INSTRUCTION: Copy out, unchanged, the text of the items below, starting with the line that contains "Трудовая, д. 100" and going on through the line that contains "х с оживленным движением.".

--------------------------------

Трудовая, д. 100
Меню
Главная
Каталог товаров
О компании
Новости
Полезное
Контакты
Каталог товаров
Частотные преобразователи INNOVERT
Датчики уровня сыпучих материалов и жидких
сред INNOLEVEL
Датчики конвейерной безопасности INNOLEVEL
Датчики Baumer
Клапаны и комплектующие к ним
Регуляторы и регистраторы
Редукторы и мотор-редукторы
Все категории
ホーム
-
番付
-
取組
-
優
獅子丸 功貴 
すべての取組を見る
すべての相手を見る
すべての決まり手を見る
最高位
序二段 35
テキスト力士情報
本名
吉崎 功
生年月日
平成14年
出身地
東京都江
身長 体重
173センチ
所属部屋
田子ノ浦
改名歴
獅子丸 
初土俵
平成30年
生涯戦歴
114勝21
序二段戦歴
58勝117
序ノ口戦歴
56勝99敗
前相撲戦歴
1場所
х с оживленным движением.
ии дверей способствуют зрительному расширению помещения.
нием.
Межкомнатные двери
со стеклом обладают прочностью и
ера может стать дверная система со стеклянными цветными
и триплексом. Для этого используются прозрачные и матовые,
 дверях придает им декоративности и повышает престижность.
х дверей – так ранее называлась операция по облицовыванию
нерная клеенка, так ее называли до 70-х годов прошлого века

--------------------------------

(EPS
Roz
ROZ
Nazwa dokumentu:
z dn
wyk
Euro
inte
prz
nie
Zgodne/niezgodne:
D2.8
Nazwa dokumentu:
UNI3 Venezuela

--------------------------------

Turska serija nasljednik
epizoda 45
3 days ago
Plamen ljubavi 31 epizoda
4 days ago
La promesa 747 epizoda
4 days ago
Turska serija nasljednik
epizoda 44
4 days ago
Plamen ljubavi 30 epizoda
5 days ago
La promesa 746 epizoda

--------------------------------

SOLUTION TO THIS PROBLEM:
Трудовая, д. 100
Меню
Главная
Каталог товаров
О компании
Новости
Полезное
Контакты
Каталог товаров
Частотные преобразователи INNOVERT
Датчики уровня сыпучих материалов и жидких
сред INNOLEVEL
Датчики конвейерной безопасности INNOLEVEL
Датчики Baumer
Клапаны и комплектующие к ним
Регуляторы и регистраторы
Редукторы и мотор-редукторы
Все категории
ホーム
-
番付
-
取組
-
優
獅子丸 功貴 
すべての取組を見る
すべての相手を見る
すべての決まり手を見る
最高位
序二段 35
テキスト力士情報
本名
吉崎 功
生年月日
平成14年
出身地
東京都江
身長 体重
173センチ
所属部屋
田子ノ浦
改名歴
獅子丸 
初土俵
平成30年
生涯戦歴
114勝21
序二段戦歴
58勝117
序ノ口戦歴
56勝99敗
前相撲戦歴
1場所
х с оживленным движением.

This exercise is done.